The past 10 years have seen a transformation in cancer treatment, as immunotherapy has come to fruition after many decades of research. Interestingly, this inflexion point has not been based on stimulation of anti-tumor immunity by agents like vaccines or systemically delivered cytokines, but rather by blockade of inhibitory receptors or their ligands—generally referred to as checkpoints. These advances were highlighted in Science's 2013 “Breakthrough of the Year” and by this year's Nobel Prizes. The success of checkpoint-blocking antibodies demonstrates that many, arguably most, cancer patients contain T cells capable of recognizing and killing their cancer. The most significant checkpoint to be blocked is PD-1, whose ligands are PD-L1 and PD-L2. Three anti-PD-1 and 3 anti-PD-1 antibodies have been approved for treatment of 13 different cancer types. The activity of these antibodies depends on activation of T cells. There are 2 FDA approved biomarkers to identify patients more likely to respond to anti-PD-1. One is expression of PD-L1 and the other is mismatch repair deficiency, which is the cause of 4% of cancers. Mismatch repair deficiency (MMRd also called micro-satellite instability-MSI) results from homozygous inactivation of one of 4 mismatch repair genes. These cancers typically have over 1000 non-synonymous mutations/exome.

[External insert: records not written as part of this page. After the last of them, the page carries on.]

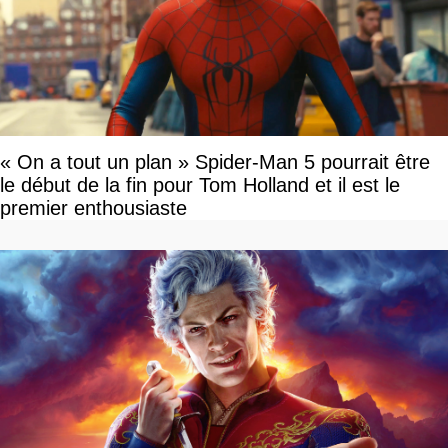
« On a tout un plan » Spider-Man 5 pourrait être
le début de la fin pour Tom Holland et il est le
premier enthousiaste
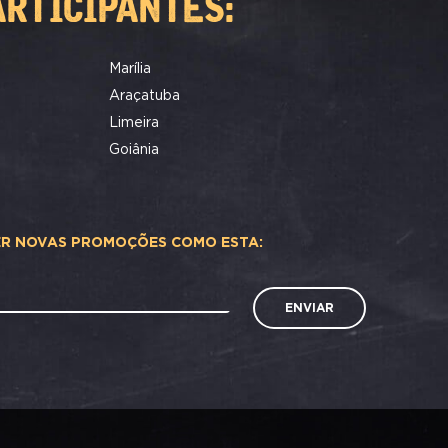
ARTICIPANTES:
Marília
Araçatuba
Limeira
Goiânia
ER NOVAS PROMOÇÕES COMO ESTA:
ENVIAR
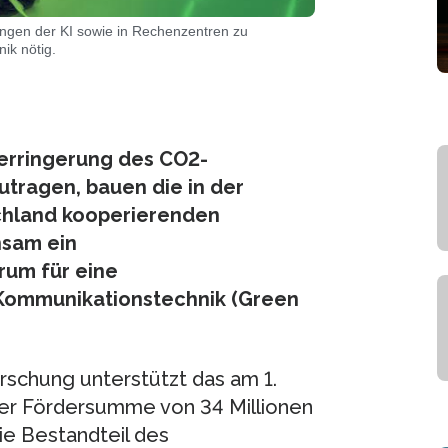
gen der KI sowie in Rechenzentren zu
nik nötig.
erringerung des CO2-
utragen, bauen die in der
chland kooperierenden
nsam ein
um für eine
Kommunikationstechnik (Green
rschung unterstützt das am 1.
er Fördersumme von 34 Millionen
ie Bestandteil des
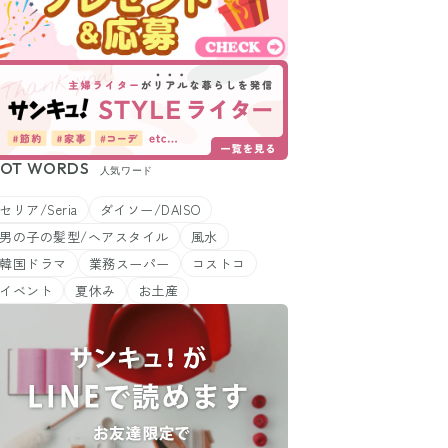
OT WORDS
人気ワード
セリア/Seria
ダイソー/DAISO
男の子の髪型/ヘアスタイル
風水
韓国ドラマ
業務スーパー
コストコ
イベント
夏休み
お土産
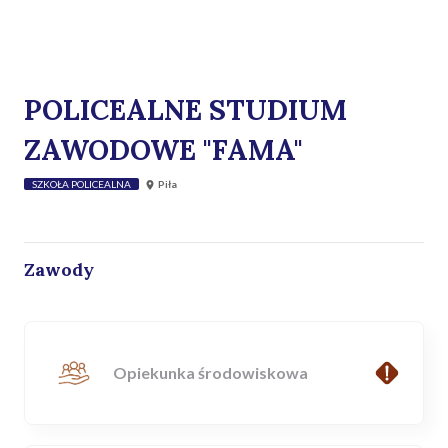
POLICEALNE STUDIUM
ZAWODOWE "FAMA"
SZKOŁA POLICEALNA
Piła
Zawody
Opiekunka środowiskowa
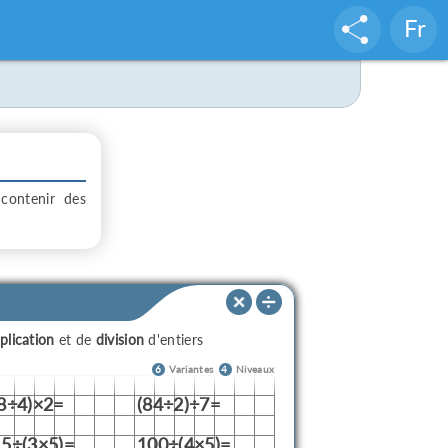
Fr
contenir des
plication
et de
division
d'entiers
6
Variantes
4
Niveaux
(8÷4)×2=
(84÷2)÷7=
15÷(3×5)=
100÷(4×5)=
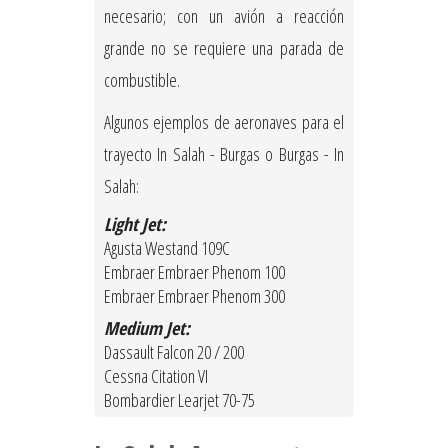
necesario; con un avión a reacción
grande no se requiere una parada de
combustible.
Algunos ejemplos de aeronaves para el
trayecto In Salah - Burgas o Burgas - In
Salah:
Light Jet:
Agusta Westand 109C
Embraer Embraer Phenom 100
Embraer Embraer Phenom 300
Medium Jet:
Dassault Falcon 20 / 200
Cessna Citation VI
Bombardier Learjet 70-75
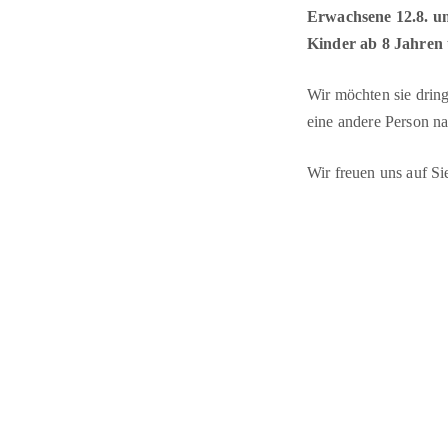
Erwachsene 12.8. un
Kinder ab 8 Jahren 
Wir möchten sie dringe
eine andere Person n
Wir freuen uns auf Si
Aerobicturnen
- Boxen
-
Eiskunstlauf
-
Fechten
-
Gesundhei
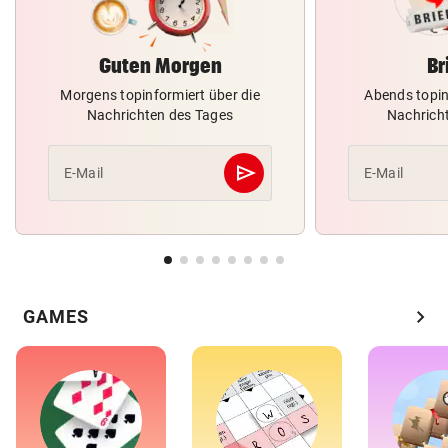
Guten Morgen
Br
Morgens topinformiert über die
Abends topin
Nachrichten des Tages
Nachrich
send
E-Mail
E-Mail
Abschicken
chevron_right
GAMES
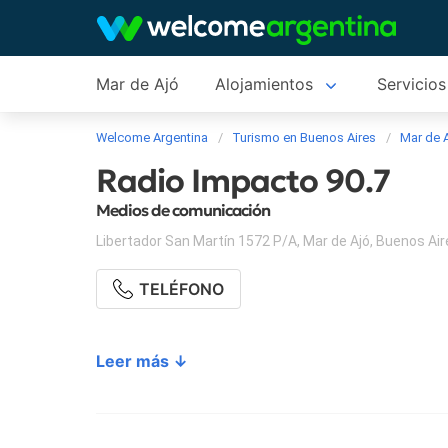
Mar de Ajó
Alojamientos
Servicios
Welcome Argentina
Turismo en Buenos Aires
Mar de 
Radio Impacto 90.7
Medios de comunicación
Libertador San Martín 1572 P/A
,
Mar de Ajó
,
Buenos Air
TELÉFONO
Leer más ↓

Because a major target of anti-tumor T cells is mutation-associated “neoantigenic” peptides, patients with MMRd cancers have huge numbers of neoantigens that can be recognized but they are not killed because they are restrained by engaging PD-1. Anti-PD-1 antibodies induce major cancer regressions in over 50% of MMRd cancers, regardless of tissue of origin. Three major endeavors are advancing cancer immunotherapy for the 75%–80% or cancer patients NOT benefitted by monotherapy with anti-PD-1/PD-L1 antibodies: (1) Therapeutic combinations with anti-PD-1 or anti-PD-L1 being foundational, (2) Reversal of T cell dysfunction and (3) Refined development of biomarkers to identify patients most likely to respond to various immunotherapies and their combinations. Recent technologies, including TCRseq, single cell analyses and multispectral imaging are accelerating the identification of new drug targets and biomarkers to promote this endeavor.